**Supplied text**
The impact of the challenger banks on the financial services landscape has been widespread and deep. The dominance of the legacy banks has been challenged, and consumers have been shown that they no longer have to put up with poorly designed services and old-fashioned support.

But the challengers are far from the final act in the ongoing fintech revolution - and Embedded Finance is the next step.

What is Embedded Finance?

Embedded Finance is a new model for fintech. It allows non-financial brands to integrate banking and payments services into their apps and ecosystems through the use of APIs.

The use of APIs (pieces of code that enable different systems to converse in a simple and machine-readable manner) in finance began more than a decade ago, and it is now becoming the de facto and most important method by which financial services are delivered. The developer-first approach of API-based systems has allowed a new fintech generation to flourish. The first wave of this new generation was focused on unbundling the consumer banking offerings, providing tech to financial institutions, and allowing the neobanks to compete against the slow-moving incumbents.

Over the last 18 months we’ve seen the emergence of the next wave in the fintech revolution: Embedded Finance. In Embedded Finance, brands can offer financial services as a part of their existing products, or they can build entirely new ones, quickly and easily using developer-friendly integrations. Service providers lease access to individual parts of the banking and payments 'stack' - including licences. Brands pay to access the specific services that they require, removing major costs associated with compliance and development.

What are brands building with Embedded Finance?

There are many exciting experiments already being conducted along Embedded Finance principles. Some of these are high-profile. For example, Uber is in the process of launching a banking product aimed specifically at its drivers, in a move that is being closely watched both by Embedded Finance practitioners and observers of the gig economy. Meanwhile Ant Financial, the largest fintech company in the world, is making a play for dominance in the platform banking space in China. It has launched a core banking product, and is hoping to become the payments provider of choice for global Embedded Finance applications.

**Recorded data**
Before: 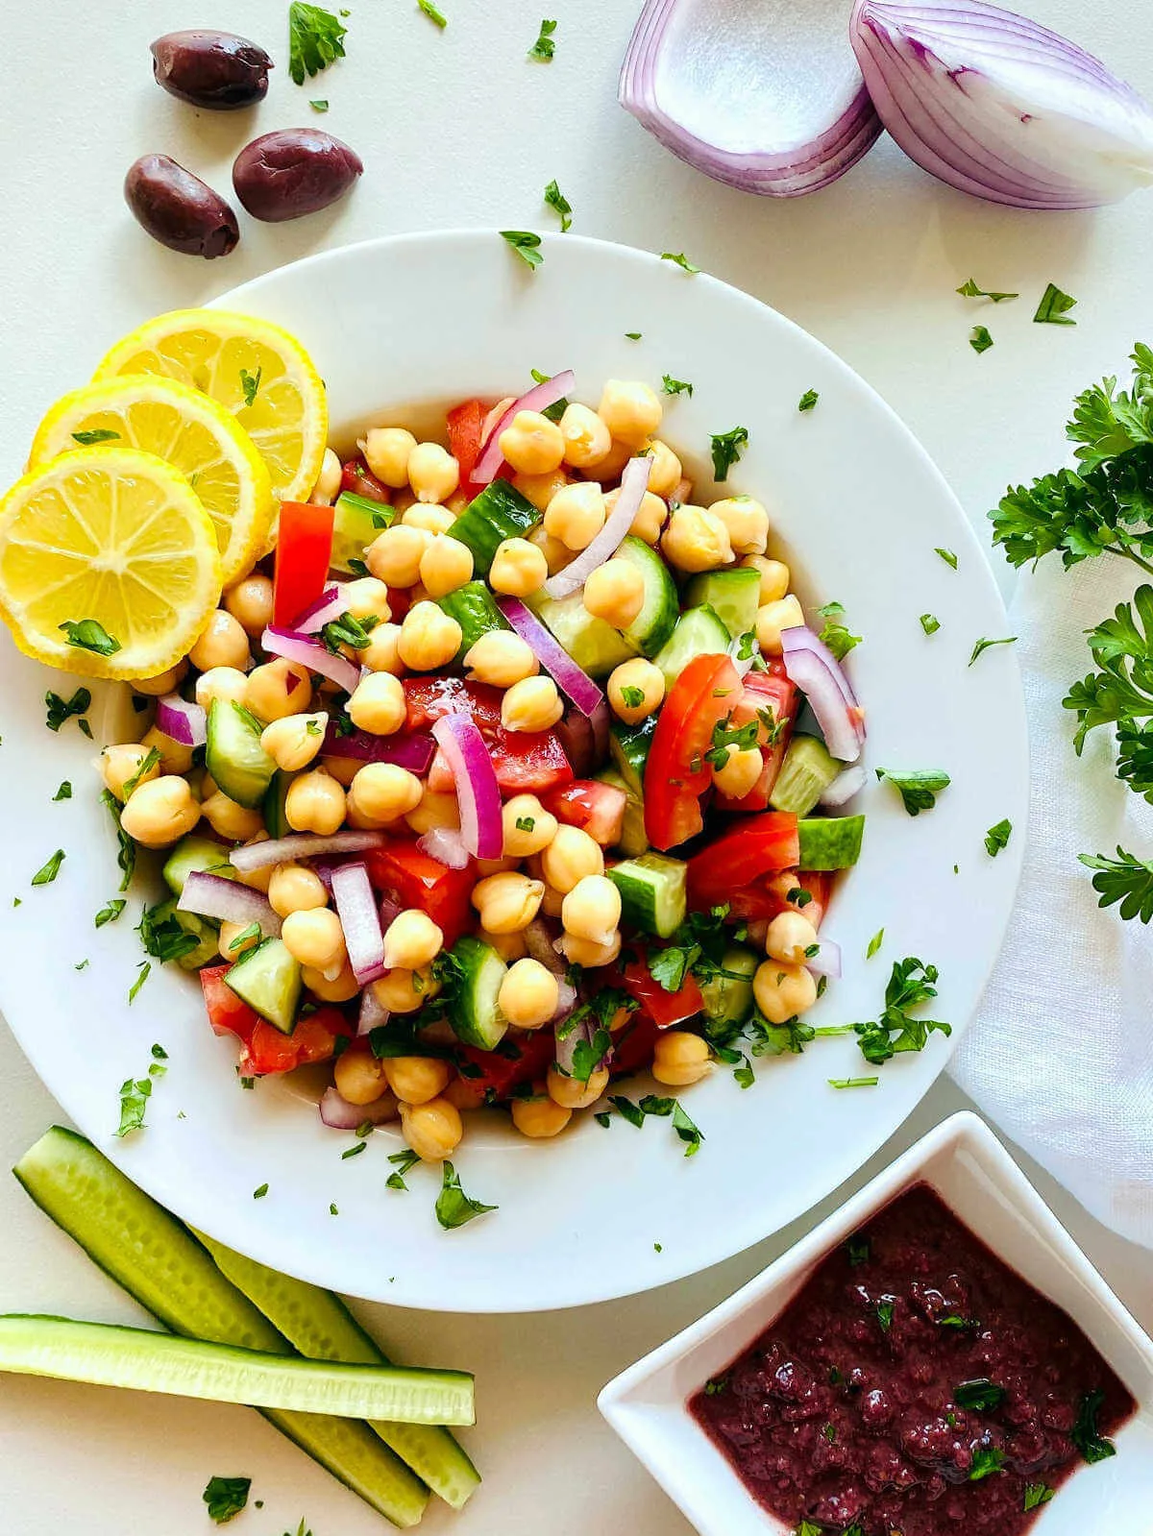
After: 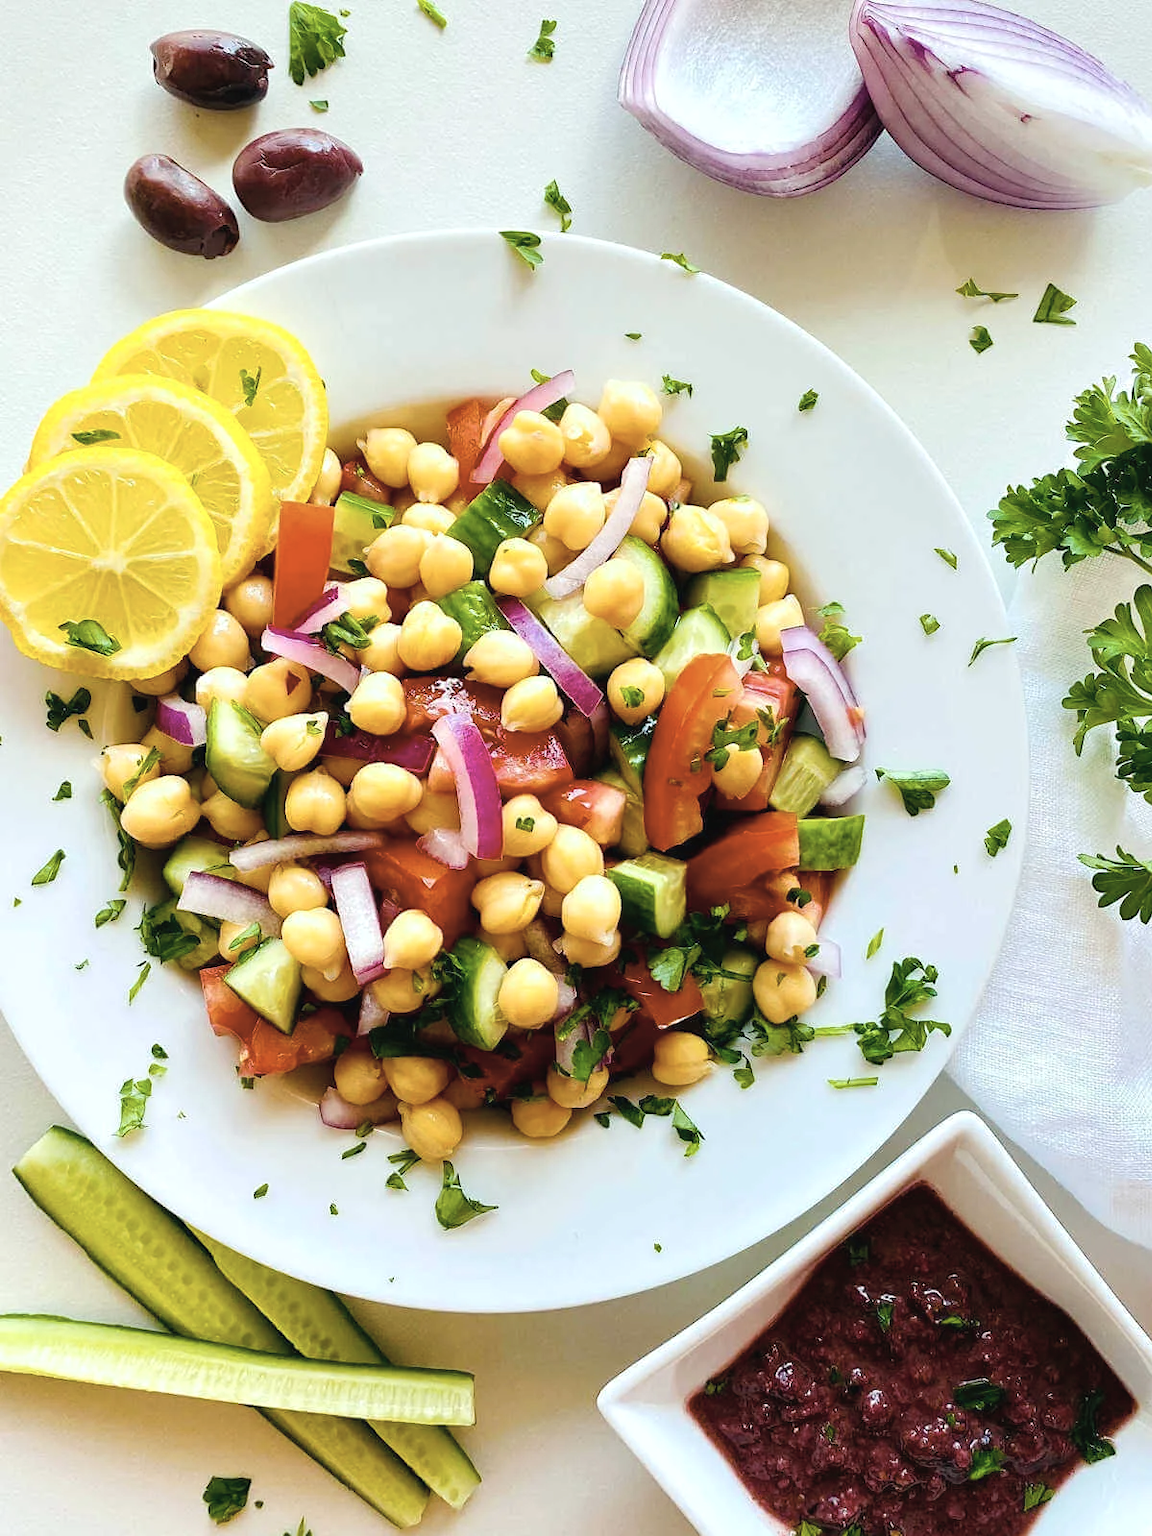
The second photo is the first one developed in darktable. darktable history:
exposure: exposure 0.178 EV, compensate exposure bias true, compensate highlight preservation false
contrast brightness saturation: contrast -0.05, saturation -0.41
color balance rgb: linear chroma grading › global chroma 15%, perceptual saturation grading › global saturation 30%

**The tasks**
1. Answer these questions from the article on Embedded Finance:
(a) Through the use of what does Embedded Finance let non-financial brands integrate banking and payments services into their apps and ecosystems?
(b) How long ago did the use of APIs in finance begin?
(c) At whom is Uber's banking product aimed?
2. Quote the article on Embedded Finance from "There are many" up to and including "Embedded Finance applications.".

**Solved problems**
1.
(a) APIs
(b) More than a decade ago
(c) Its drivers

2.
There are many exciting experiments already being conducted along Embedded Finance principles. Some of these are high-profile. For example, Uber is in the process of launching a banking product aimed specifically at its drivers, in a move that is being closely watched both by Embedded Finance practitioners and observers of the gig economy. Meanwhile Ant Financial, the largest fintech company in the world, is making a play for dominance in the platform banking space in China. It has launched a core banking product, and is hoping to become the payments provider of choice for global Embedded Finance applications.